Sky is threatening to shut down Sky News if it stops Rupert Murdoch’s Fox media business buying the broadcaster for £11.7billion, it was revealed today.
The takeover is being investigated by the the Competition and Markets Authority (CMA) amid fears the billionaire Australian’s media empire would be too powerful.
Sky has submitted evidence to the CMA about the deal and said it would ‘review its position’ on the ‘continued provision of Sky News’ if it stopped the Fox takeover or any ‘other corporate opportunities’.
Sky News employs hundreds of journalists and is viewed the main alternative broadcaster to BBC News in Britain.
But it is said to lose Sky tens of millions a year and although it would be a last resort, bosses are believed to be making a credible threat.
Sky is threatening to shut down Sky News (pictured is star presenter Sarah Jane Mee) if it stops Rupert Murdoch’s Fox media business buying the broadcaster for £11.7billion
Mr Murdoch’s Fox’s £11.7bn bid to take over control of the 61pc of Sky it does not already own is proving controversial with Culture Secretary Karen Bradley set to make the final decision
Fox’s £11.7bn bid to take over control of the 61pc of Sky it does not already own is proving controversial.
There are concerns that the move would give Mr Murdoch – who currently owns 39pc of Sky and the Sun and The Times newspapers through his News Corp business – too much influence over the UK news agenda.
Last month the CMA outlined the scope of its inquiry into how the deal would affect UK media and broadcasting standards, and invited submissions for the six-month investigation.

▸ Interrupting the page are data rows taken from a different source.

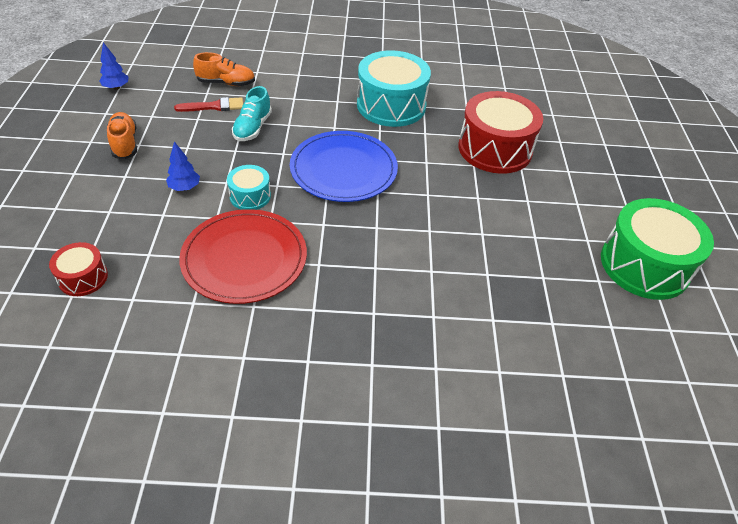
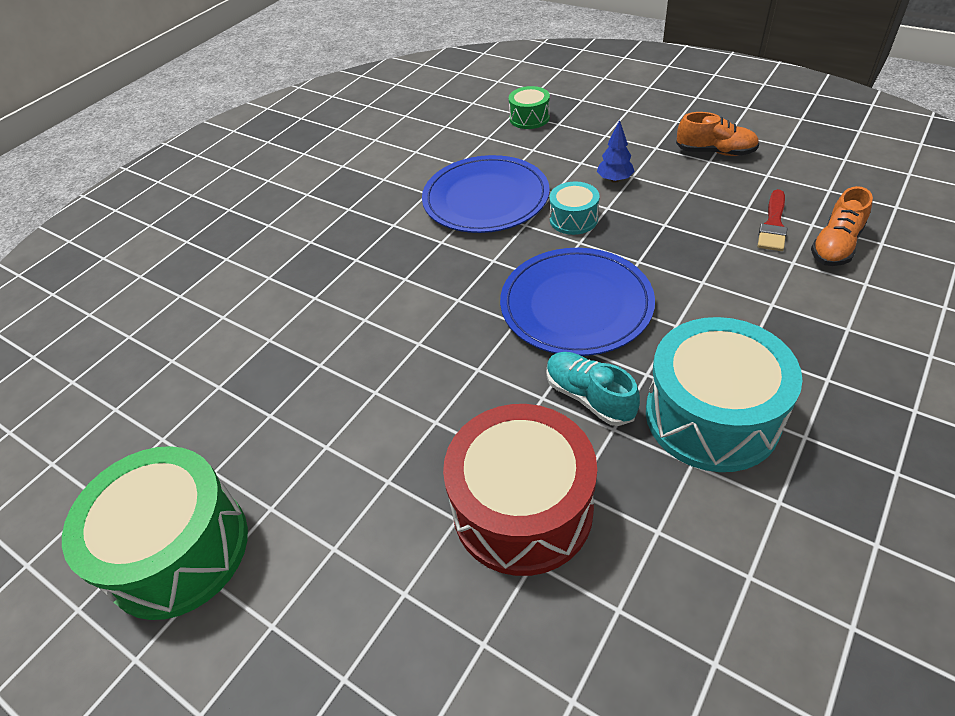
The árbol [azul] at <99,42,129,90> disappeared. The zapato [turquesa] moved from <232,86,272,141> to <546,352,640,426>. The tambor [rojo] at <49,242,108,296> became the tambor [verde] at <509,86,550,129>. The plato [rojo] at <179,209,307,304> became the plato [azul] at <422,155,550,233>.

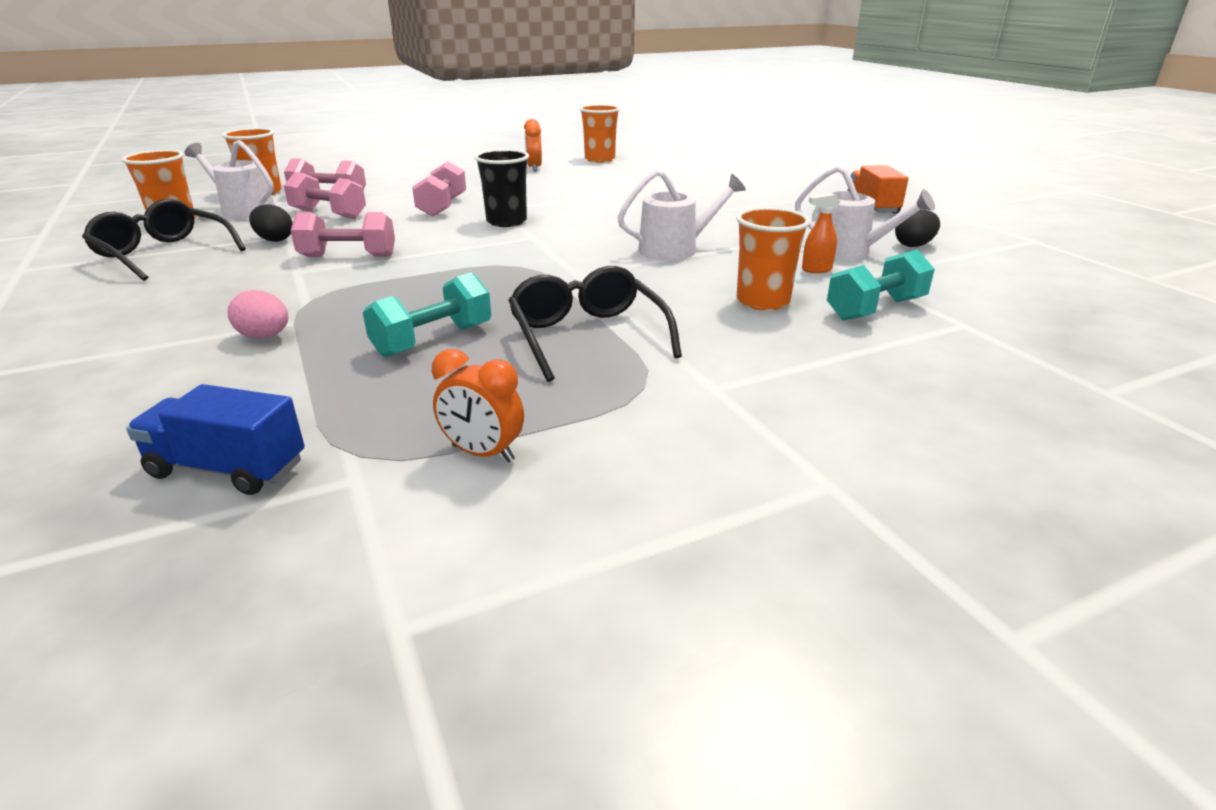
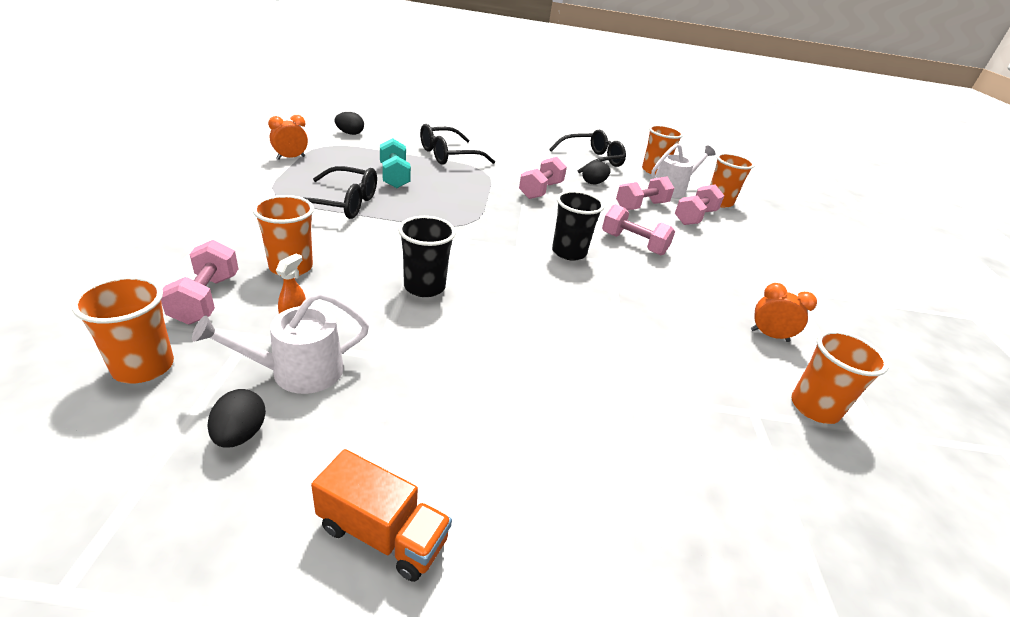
The vaso [naranja] at <71,276,174,384> appeared. The camión [azul] at <126,384,305,495> was replaced by the huevo [negro] at <335,112,364,135>. The huevo [rosa] at <227,290,289,338> was replaced by the gafas [negro] at <420,124,495,165>. The regadera [blanco] at <618,169,746,261> was replaced by the vaso [negro] at <398,216,456,297>. The mancuerna [turquesa] at <827,249,935,321> became the mancuerna [rosa] at <161,240,238,324>.

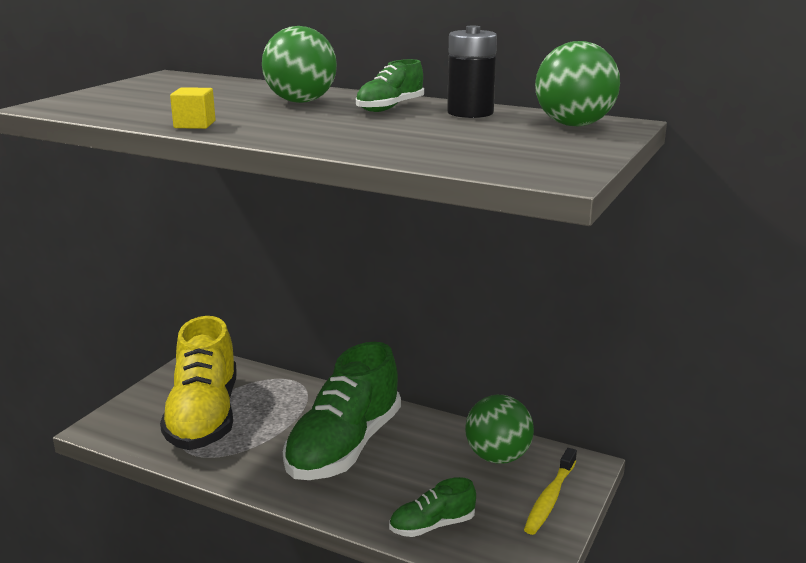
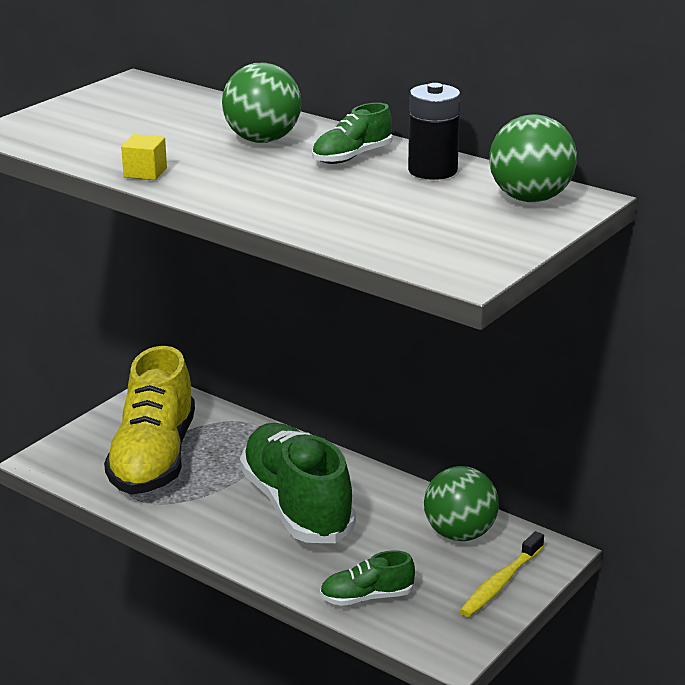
The zapato [verde] at <283,342,401,480> turned 120 degrees clockwise.

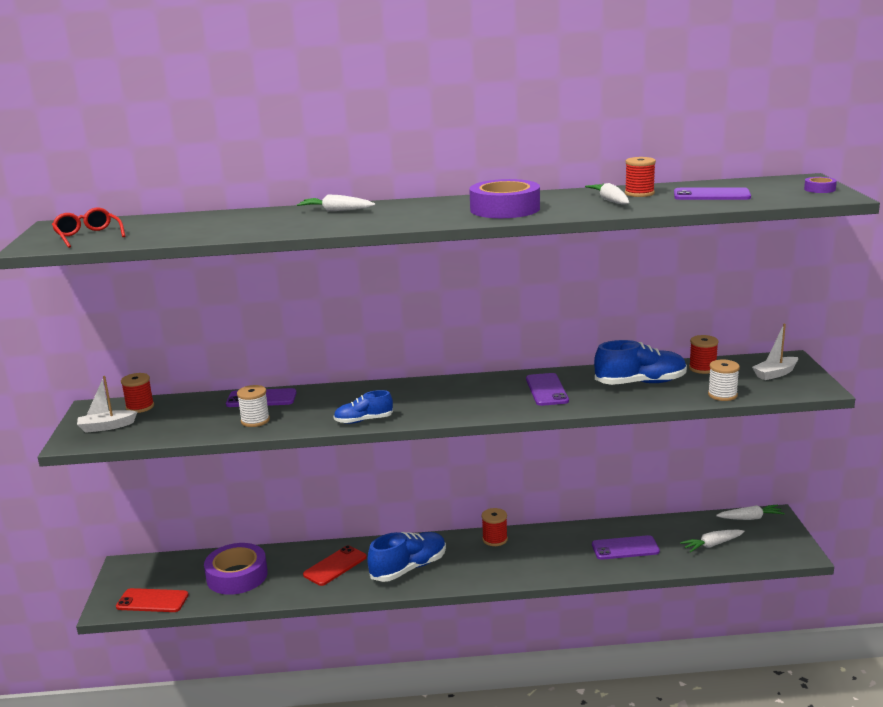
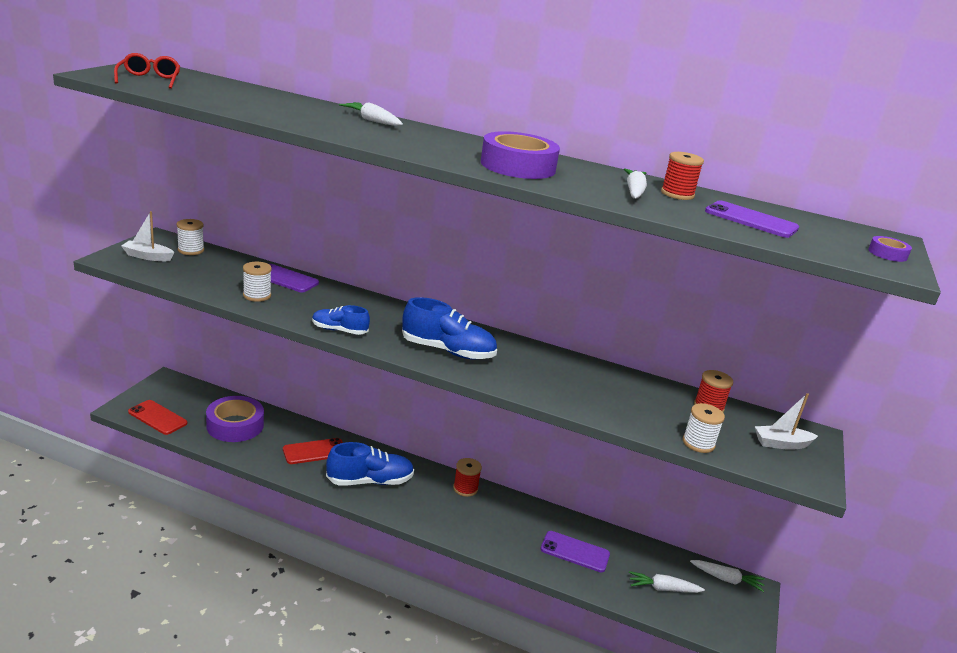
The móvil [morado] at <526,373,569,406> disappeared. The zapato [azul] moved from <594,340,687,385> to <402,297,497,359>. The carrete [rojo] at <121,373,154,413> became the carrete [blanco] at <177,219,204,255>.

Among the areas it will look at is whether the Murdoch family’s ability to control or influence editorial and commercial decisions at Sky News will change.
It will also asses their ability to ‘influence the political agenda’ and how this could change after a takeover, alongside more general scrutiny of the potential effect on the number and variety of British media, including the ‘range of viewpoints’.
The decision on whether to approve 21st Century Fox’s £11.7 billion takeover bid for Sky will be based on evidence and not ‘personal emotion or feelings’, the Culture Secretary told MPs last months.
Karen Bradley said: ‘The final decision is the decision of the Secretary of State – it is based on evidence.
‘It is not based on personal emotion or feelings or views about the people involved.’
She added: ‘I have to be mindful of the fact there’s two parties who would like to merge for good commercial reasons, while at the same time… ensuring the public interest tests are met to make sure we end up with a media that works for the country.’
The £11.7billion takeover bid has been met with fierce opposition from senior Labour figures
Last night it emerged Mr Murdoch has also held talks about selling off 21st Century Fox’s film and TV studios to Disney – which some experts claim suggests the tycoon believes that the Sky – Fox takeover is unlikely to go through.
If agreed, the multi-billion-dollar sale would make Disney a dominant force in filmmaking.
It comes as Mr Murdoch is hoping to buy the remaining stake in Sky that he does not currently own.
Under the proposed deal, 21st Century Fox would be transformed into a TV and news company with Fox News and Sky News, while Disney would take on National Geographic and FX Networks, US business news channel CNBC reported last night.
Disney is also reportedly seeking to strike an agreement that would see it take control of parts of Sky, thought to comprise the broadcaster’s TV production business.
The talks come as media firms seek to fend off the threat posed by online streaming giants Netflix and Amazon Prime.
Shares in 21st Century Fox rose 8.3 per cent following the news.
Disney and 21st Century Fox have been holding on-and-off talks over the last few weeks. While the two sides are not currently in discussions, it is understood that the deal is not completely off the table.
The potentially controversial proposal would reshape the media landscape if it succeeds, and comes amid a wave of consolidation in the industry.
Giants such as Netflix, Amazon, Facebook and Google have changed the way people consumer media, and Disney has been left playing catch-up.
The company is now in the process of creating its own streaming service for sports and another for its key franchises such as Star Wars and Marvel. It also recently announced that it will be withdrawing all its films from Netflix.
New deal: The offer proposed by Fox for Sky is their second takeover attempt in five years
The opportunity to control another film studio and significant TV production business is therefore attractive for Disney. Fox’s recent hits have included The Planet of the Apes and X-Men franchises.
Taking over parts of Sky would also give it access to the UK and other international markets like Germany and Italy.
Under American law Disney cannot own two broadcast news networks. It is therefore not seeking to buy Fox’s sports programme division for fear of running foul of antitrust laws with its own ESPN network.
Disney is also not seeking to purchase 21st Century Fox’s local broadcasting business.
A Disney spokesman did not immediately respond to a request for a response. Fox declined to comment.